** Opening DATASET ENTRIES block **
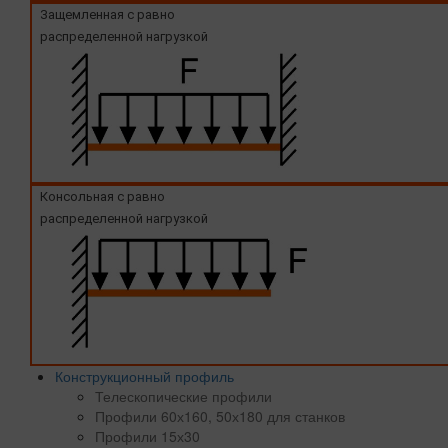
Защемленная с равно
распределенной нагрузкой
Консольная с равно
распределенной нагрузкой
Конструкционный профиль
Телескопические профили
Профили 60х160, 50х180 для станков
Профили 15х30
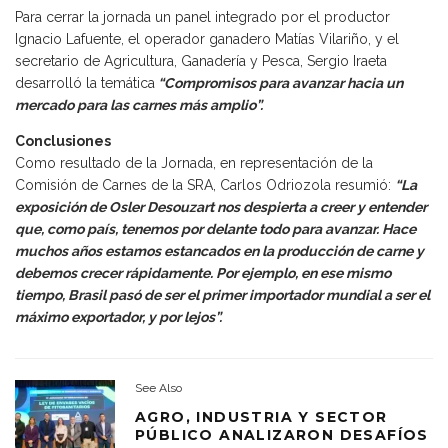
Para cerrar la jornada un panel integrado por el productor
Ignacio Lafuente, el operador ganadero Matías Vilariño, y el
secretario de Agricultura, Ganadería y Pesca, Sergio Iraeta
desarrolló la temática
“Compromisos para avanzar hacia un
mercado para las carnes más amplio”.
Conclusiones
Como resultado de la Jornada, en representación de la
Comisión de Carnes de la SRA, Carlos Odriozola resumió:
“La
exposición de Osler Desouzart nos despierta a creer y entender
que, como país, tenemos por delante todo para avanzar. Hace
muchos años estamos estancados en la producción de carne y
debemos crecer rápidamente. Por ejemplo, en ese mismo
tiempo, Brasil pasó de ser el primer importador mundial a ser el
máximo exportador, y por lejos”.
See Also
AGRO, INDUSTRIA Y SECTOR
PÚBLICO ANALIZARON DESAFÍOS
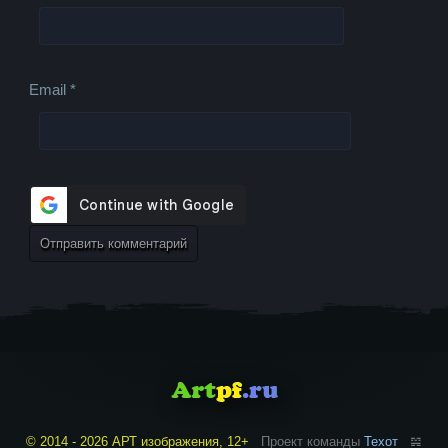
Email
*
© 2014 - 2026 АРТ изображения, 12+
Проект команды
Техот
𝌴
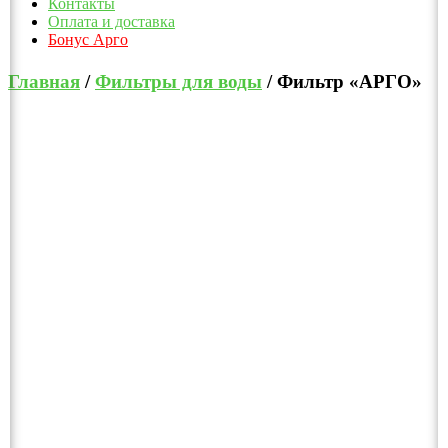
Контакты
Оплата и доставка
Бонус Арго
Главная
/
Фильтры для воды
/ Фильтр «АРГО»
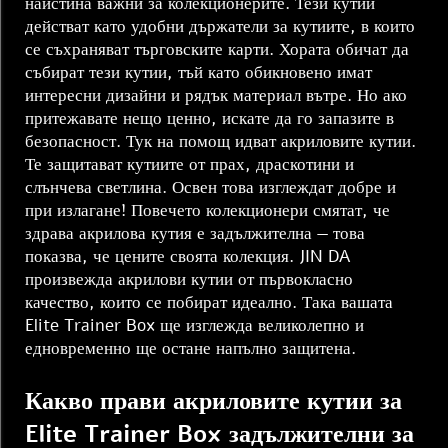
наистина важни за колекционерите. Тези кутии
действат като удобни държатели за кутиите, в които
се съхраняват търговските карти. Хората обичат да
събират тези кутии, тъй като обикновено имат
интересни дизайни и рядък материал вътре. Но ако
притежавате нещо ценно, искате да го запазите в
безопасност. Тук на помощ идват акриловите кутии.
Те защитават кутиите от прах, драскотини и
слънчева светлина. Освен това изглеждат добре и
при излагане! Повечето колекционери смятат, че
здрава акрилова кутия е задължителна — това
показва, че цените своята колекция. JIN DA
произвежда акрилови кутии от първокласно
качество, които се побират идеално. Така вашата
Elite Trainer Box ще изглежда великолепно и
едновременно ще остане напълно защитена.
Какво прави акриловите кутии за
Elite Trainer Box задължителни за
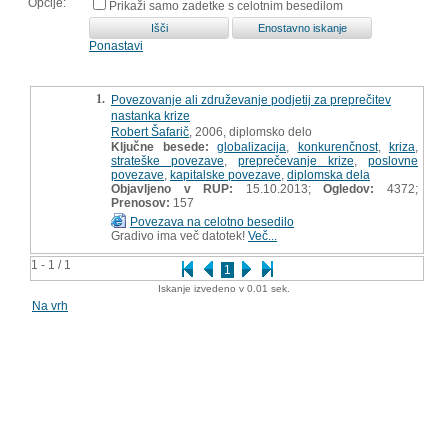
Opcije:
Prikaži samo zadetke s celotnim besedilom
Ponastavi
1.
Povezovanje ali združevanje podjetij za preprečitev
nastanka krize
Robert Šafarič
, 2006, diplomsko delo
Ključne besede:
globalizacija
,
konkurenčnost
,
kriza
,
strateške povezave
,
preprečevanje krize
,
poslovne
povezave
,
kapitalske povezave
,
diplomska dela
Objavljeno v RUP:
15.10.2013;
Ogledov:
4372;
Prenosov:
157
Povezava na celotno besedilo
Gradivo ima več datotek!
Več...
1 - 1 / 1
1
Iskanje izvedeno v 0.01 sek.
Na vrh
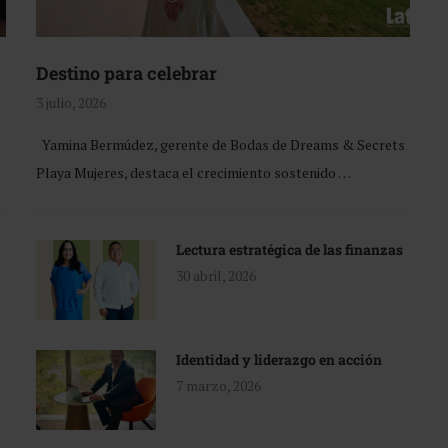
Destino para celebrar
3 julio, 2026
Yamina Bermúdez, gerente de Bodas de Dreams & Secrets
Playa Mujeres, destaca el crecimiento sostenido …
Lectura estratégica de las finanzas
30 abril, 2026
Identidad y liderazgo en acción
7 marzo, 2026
** Closing DATASET ENTRIES block **
** Opening DATASET ENTRIES block **
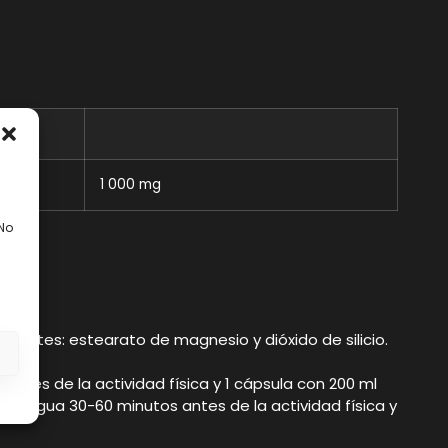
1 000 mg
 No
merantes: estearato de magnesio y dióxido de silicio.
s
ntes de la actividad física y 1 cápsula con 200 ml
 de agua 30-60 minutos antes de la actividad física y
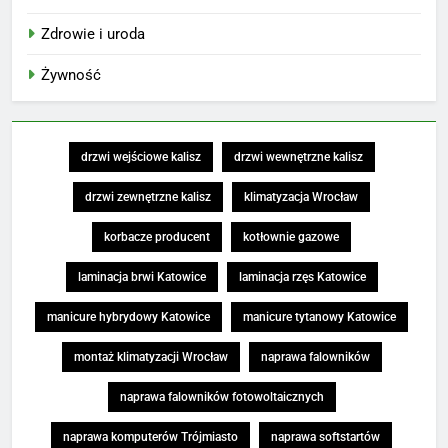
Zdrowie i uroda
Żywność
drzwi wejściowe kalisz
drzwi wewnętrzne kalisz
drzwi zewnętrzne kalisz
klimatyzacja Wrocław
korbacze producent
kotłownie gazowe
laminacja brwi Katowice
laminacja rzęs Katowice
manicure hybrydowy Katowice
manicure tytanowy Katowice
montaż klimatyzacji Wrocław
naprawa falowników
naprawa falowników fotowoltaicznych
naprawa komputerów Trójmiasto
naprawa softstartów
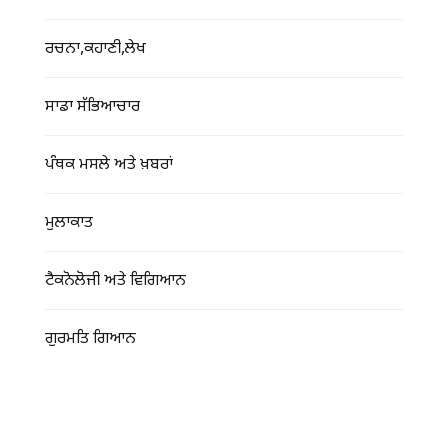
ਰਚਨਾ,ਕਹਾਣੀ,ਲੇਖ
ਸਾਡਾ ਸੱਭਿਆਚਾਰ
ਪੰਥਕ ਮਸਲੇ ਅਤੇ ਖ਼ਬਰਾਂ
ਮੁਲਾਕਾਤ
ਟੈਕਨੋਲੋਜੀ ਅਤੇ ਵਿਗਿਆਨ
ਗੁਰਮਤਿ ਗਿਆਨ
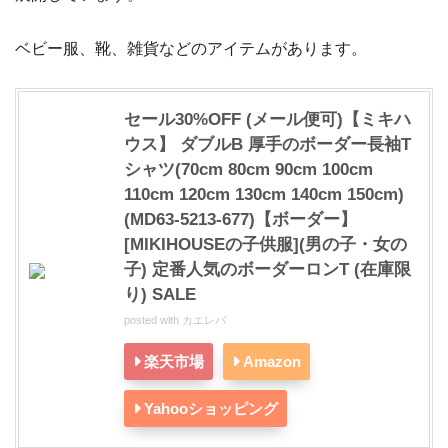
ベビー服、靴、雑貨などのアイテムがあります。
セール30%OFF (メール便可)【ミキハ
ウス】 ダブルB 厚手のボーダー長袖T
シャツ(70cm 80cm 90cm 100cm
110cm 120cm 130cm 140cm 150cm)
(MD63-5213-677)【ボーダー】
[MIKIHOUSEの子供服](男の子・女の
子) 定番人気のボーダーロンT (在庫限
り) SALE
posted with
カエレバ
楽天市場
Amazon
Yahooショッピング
** Closing DATASET ENTRIES block **
-- WHAT YOU ARE ASKED TO DO --
Review the entries above and return every line where "акриловите" appears.

-- ANSWER AREA --
безопасност. Тук на помощ идват акриловите кутии.
Какво прави акриловите кутии за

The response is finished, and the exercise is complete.